Almost half of energy suppliers have left the market

Research from Cornwall Insight’s ‘Domestic supplier insight service’ show that while consolidation has been a market feature in recent years, 2021 now holds the record of the most supplier exits in one year. At the start of the year, we had 47 domestic suppliers – 5 large, 12 medium and 30 small. Today that has fallen by nearly half with only 28 suppliers remaining in the market.

So far, the majority of customers have been moved to larger suppliers, growing the market share of the large supplier group from 68.5% at the start of the year to 70.1% today.

Anna Moss, Head of Consumer Markets at Cornwall Insight, said: 

“Suppliers are likely to face tough times ahead. Credit calls on suppliers for electricity balancing are due to increase markedly. The Credit Assessment Price (CAP) will increase further to £259/MWh on 4 November – a record high and the tenth increase in the CAP in 2021.

“This is further compounded by high futures prices for the remainder of winter, consistently over £230/MWh for monthly baseload power and 240p/th for monthly NBP gas on 1 October. As a result, trading arrangements with wholesale trading parties are critical to the retail parties’ survival to reduce exposure to uncapped imbalance prices.

“Terms which the suppliers will find acceptable may not be forthcoming as wholesale counterparties will be concerned about the long-term viability of businesses whose input cost is higher than their incoming revenue.

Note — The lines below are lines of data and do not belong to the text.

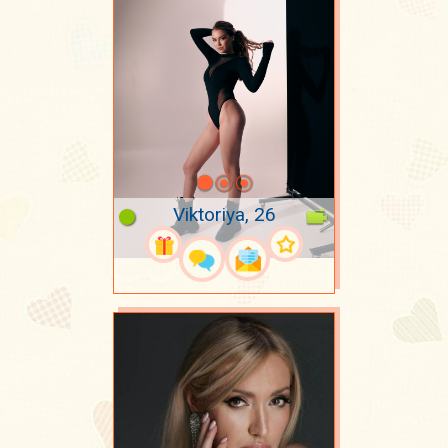
Viktoriya, 26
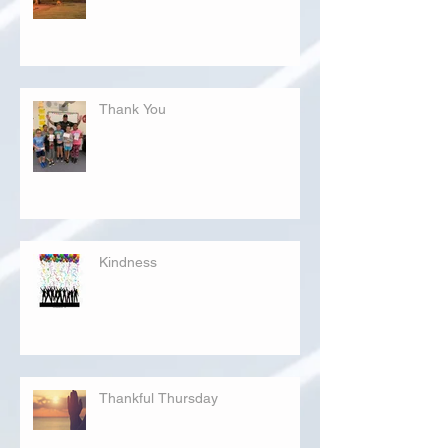
Thank You
Kindness
Thankful Thursday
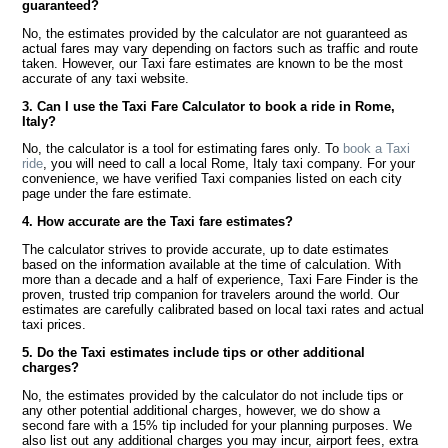
guaranteed?
No, the estimates provided by the calculator are not guaranteed as
actual fares may vary depending on factors such as traffic and route
taken. However, our Taxi fare estimates are known to be the most
accurate of any taxi website.
3. Can I use the Taxi Fare Calculator to book a ride in Rome,
Italy?
No, the calculator is a tool for estimating fares only. To
book a Taxi
ride
, you will need to call a local Rome, Italy taxi company. For your
convenience, we have verified Taxi companies listed on each city
page under the fare estimate.
4. How accurate are the Taxi fare estimates?
The calculator strives to provide accurate, up to date estimates
based on the information available at the time of calculation. With
more than a decade and a half of experience, Taxi Fare Finder is the
proven, trusted trip companion for travelers around the world. Our
estimates are carefully calibrated based on local taxi rates and actual
taxi prices.
5. Do the Taxi estimates include tips or other additional
charges?
No, the estimates provided by the calculator do not include tips or
any other potential additional charges, however, we do show a
second fare with a 15% tip included for your planning purposes. We
also list out any additional charges you may incur, airport fees, extra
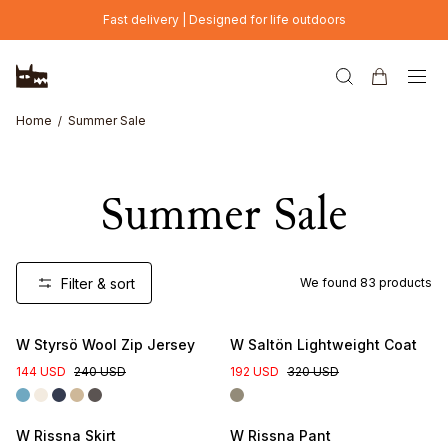
Skip to main content
Fast delivery | Designed for life outdoors
Home
Summer Sale
Summer Sale
Filter & sort
We found
83
products
W Styrsö Wool Zip Jersey
W Saltön Lightweight Coat
144 USD
240 USD
192 USD
320 USD
W Rissna Skirt
W Rissna Pant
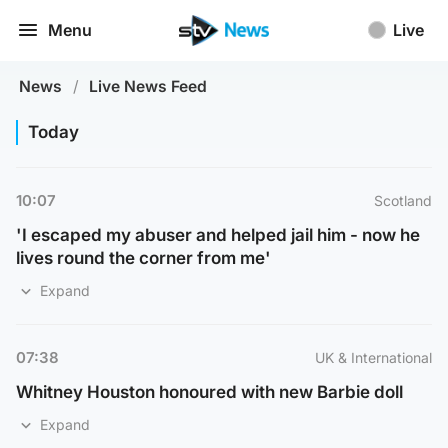
Menu
Live
News
/
Live News Feed
Today
10:07
Scotland
'I escaped my abuser and helped jail him - now he
lives round the corner from me'
Expand
07:38
UK & International
Whitney Houston honoured with new Barbie doll
Expand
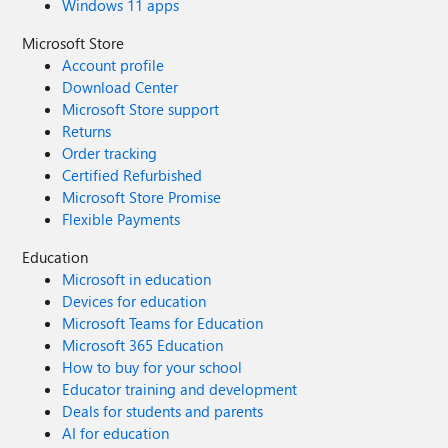
Windows 11 apps
Microsoft Store
Account profile
Download Center
Microsoft Store support
Returns
Order tracking
Certified Refurbished
Microsoft Store Promise
Flexible Payments
Education
Microsoft in education
Devices for education
Microsoft Teams for Education
Microsoft 365 Education
How to buy for your school
Educator training and development
Deals for students and parents
AI for education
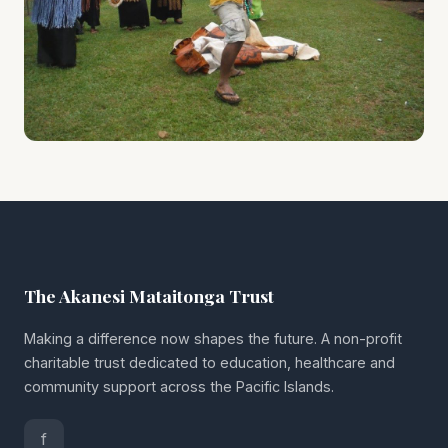
The Akanesi Mataitonga Trust
Making a difference now shapes the future. A non-profit
charitable trust dedicated to education, healthcare and
community support across the Pacific Islands.
f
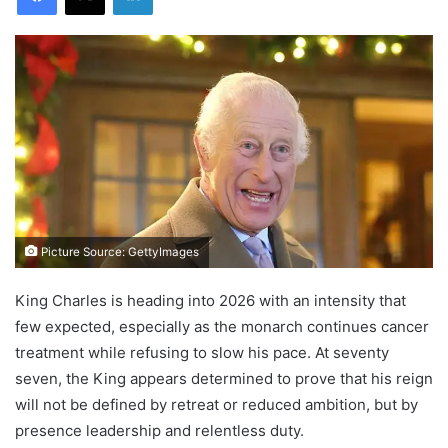
Picture Source: GettyImages
King Charles is heading into 2026 with an intensity that
few expected, especially as the monarch continues cancer
treatment while refusing to slow his pace. At seventy
seven, the King appears determined to prove that his reign
will not be defined by retreat or reduced ambition, but by
presence leadership and relentless duty.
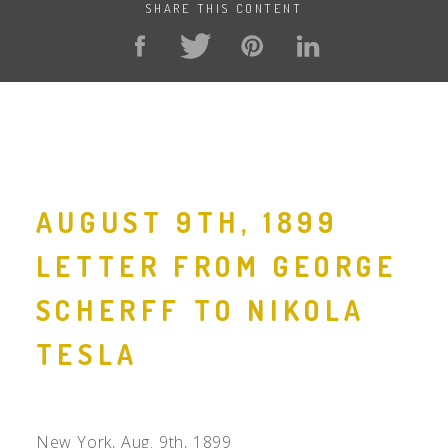
SHARE THIS CONTENT
AUGUST 9TH, 1899
LETTER FROM GEORGE
SCHERFF TO NIKOLA
TESLA
New York, Aug. 9th, 1899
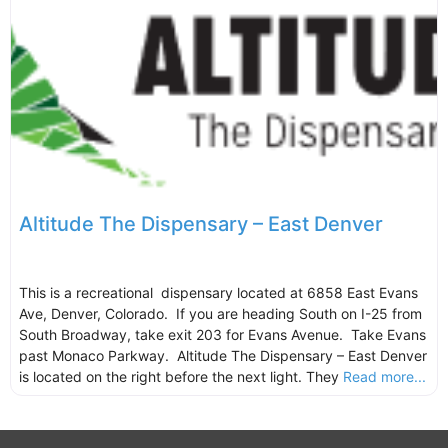
Altitude The Dispensary – East Denver
This is a recreational dispensary located at 6858 East Evans
Ave, Denver, Colorado. If you are heading South on I-25 from
South Broadway, take exit 203 for Evans Avenue. Take Evans
past Monaco Parkway. Altitude The Dispensary – East Denver
is located on the right before the next light. They
Read more...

Those without longer-term deals in place may be forced to pay up-front, offer additional collateral (either in cash or equity), or buy on spot markets, increasing pressure on cash flow management.

“The very high wholesale prices have caused significant distress even before winter begins and how suppliers fare is in the hands of wholesale trading parties, and how suppliers can manage their costs through the winter months ahead.”